### Consigne
Poursuivez le passage consacré à l'inscription du nantissement du fonds de commerce au-delà de sa dernière phrase.

### Extrait du document
Si le débiteur n’est pas soumis à l’obligation d’immatriculation au RCS, l’inscription sera portée sur le registre dans le ressort est situé son siège ou, à défaut, son établissement principal ou, s’il n’existe ni siège, ni établissement principal, son lieu d’exercice de l’activité ou l’adresse de l’entreprise fixée au local d’habitation (C. com., art. R. 521-5, al. 2, issu de ord. no 2021-1192).
A défaut d’immatriculation au RCS, de siège, d’établissement principal, de lieu d’exercice de l’activité sur le territoire français, le greffier compétent sera celui du tribunal de commerce de Paris (C. com., art. R. 521-5, al. 3, issu de ord. no 2021-1192).
En présence d’une succursale située dans un autre ressort que l’établissement principal, la double inscription du privilège (à la fois dans le ressort où est exploité le fonds principal et dans celui où se trouve la succursale) ne sera plus requise puisque l’inscription sera désormais centralisée (C. com., art. L. 141-18 mod. par ord. no 2021-1192 et ord. préc., art. 27).
A peine d’inopposabilité aux tiers, le nantissement du fonds qui comprendra des brevets, des licences, des marques ou des dessins et modèles devra également être inscrit à l’Inpi (C. com., art. L. 143-17, al. 1, mod. par ord. no 2021-1192). Cette inscription s’effectuera par report du certificat d’inscription délivré par le greffier, selon la nature des titres concernés, au registre national des brevets, au registre national spécial des logiciels, au registre national des marques ou au registre national des dessins et modèles (C. com., art. R. 521-9, issu du décret no 2021-1887).

### Enregistrements
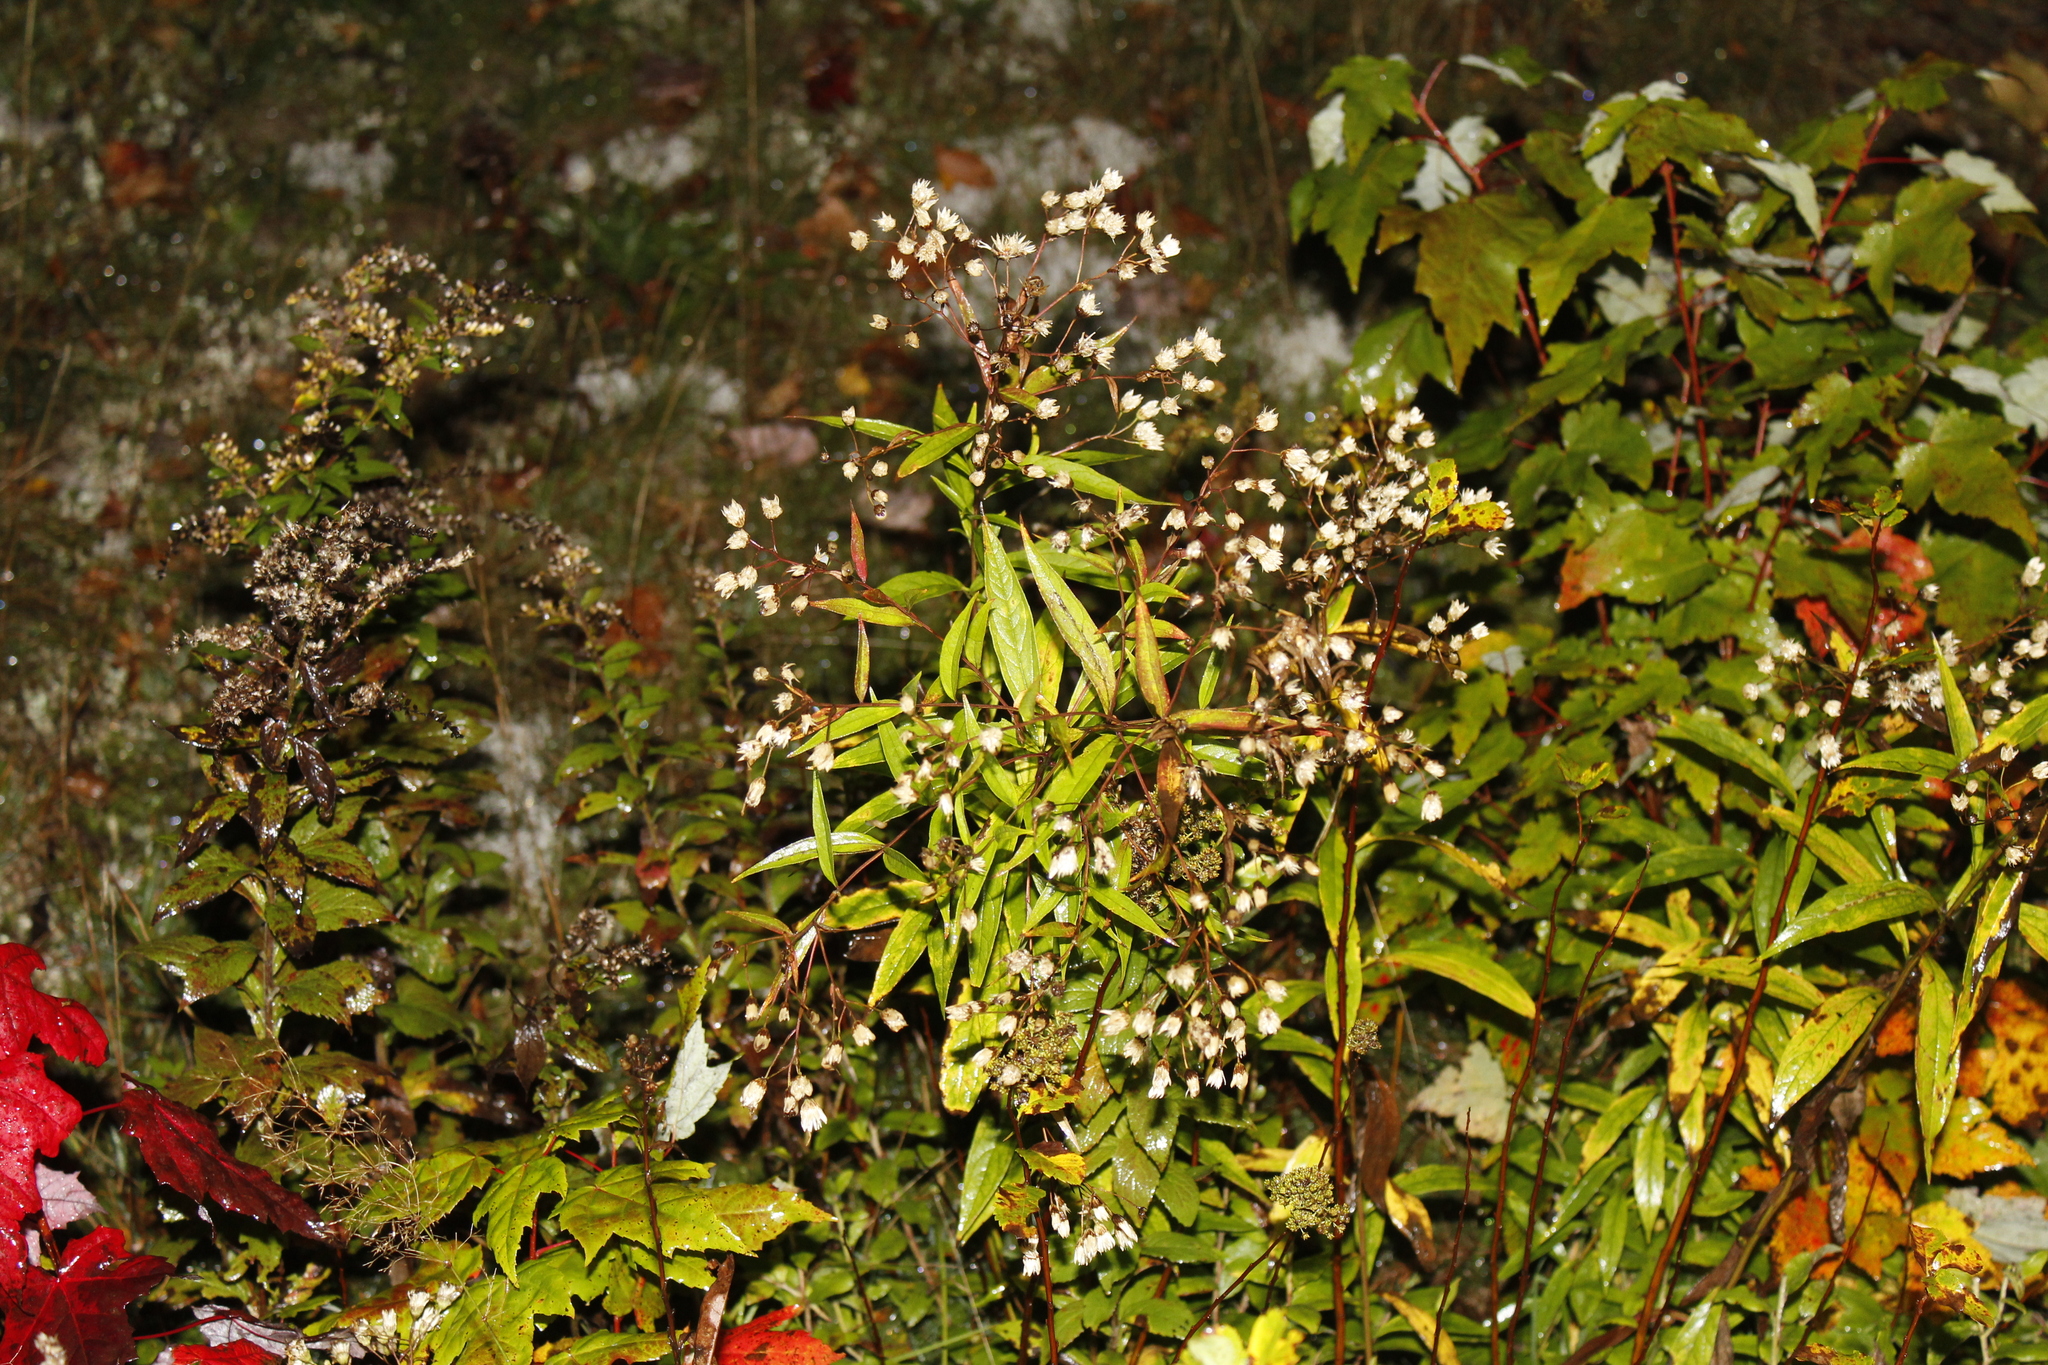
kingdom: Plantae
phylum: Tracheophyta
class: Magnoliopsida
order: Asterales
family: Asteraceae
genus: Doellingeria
==
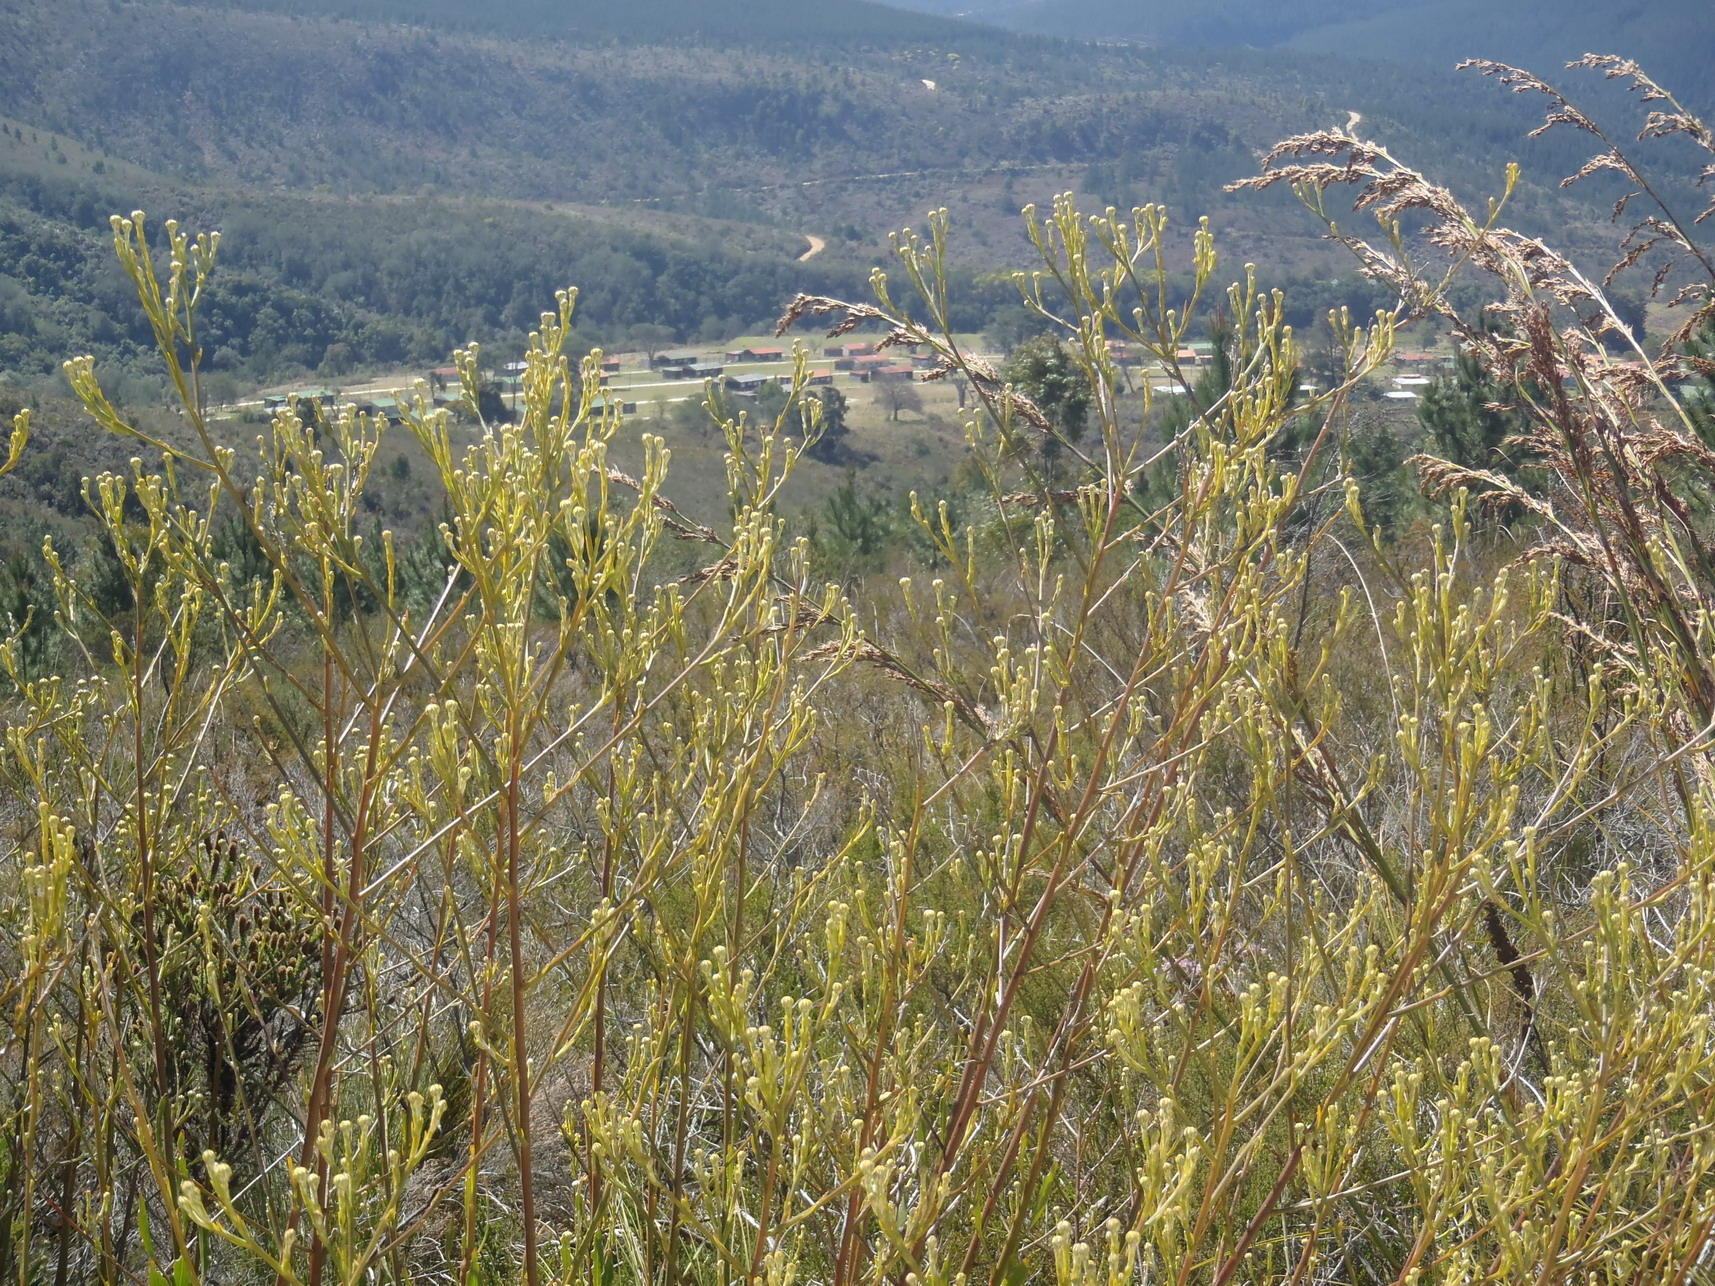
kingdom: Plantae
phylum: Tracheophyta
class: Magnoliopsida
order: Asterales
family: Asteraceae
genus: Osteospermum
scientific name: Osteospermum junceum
--
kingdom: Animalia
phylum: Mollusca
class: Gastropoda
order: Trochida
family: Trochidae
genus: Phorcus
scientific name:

### Réponse
Le délai de l’inscription
Contrairement au régime applicable jusqu’au 31 décembre 2022 qui était de 30 jours à compter de l’acte constitutif, à compter du 1er janvier 2023 aucuns délais ne seront exigés pour effectuer ces inscriptions.
L’arrêt des inscriptions
Le prononcé du jugement d’ouverture d’une procédure collective (sauvegarde, redressement ou liquidation judiciaire) à l’égard du propriétaire du fonds de commerce empêche l’inscription de sûretés par les créanciers qui ont traité avec lui (C. com., art. L. 622-30, al. 1, L. 631-14, al. 1 et L. 641-3, al. 1).
Les modalités pratiques de l’inscription
Même si le registre des sûretés mobilières et autres opérations connexes sera tenu sous forme électronique, les formalités pourront être faites par remise au greffe ou par voie postale ou électronique d'un bordereau, qui ne sera exigé en double exemplaire que s'il est établi sous format papier (C. com., art. R. 521-6 issu de ord. no 2021-1192, 15 sept. 2021).
Le contenu des demandes est listé par les articles R. 521-6 et s. du code de commerce.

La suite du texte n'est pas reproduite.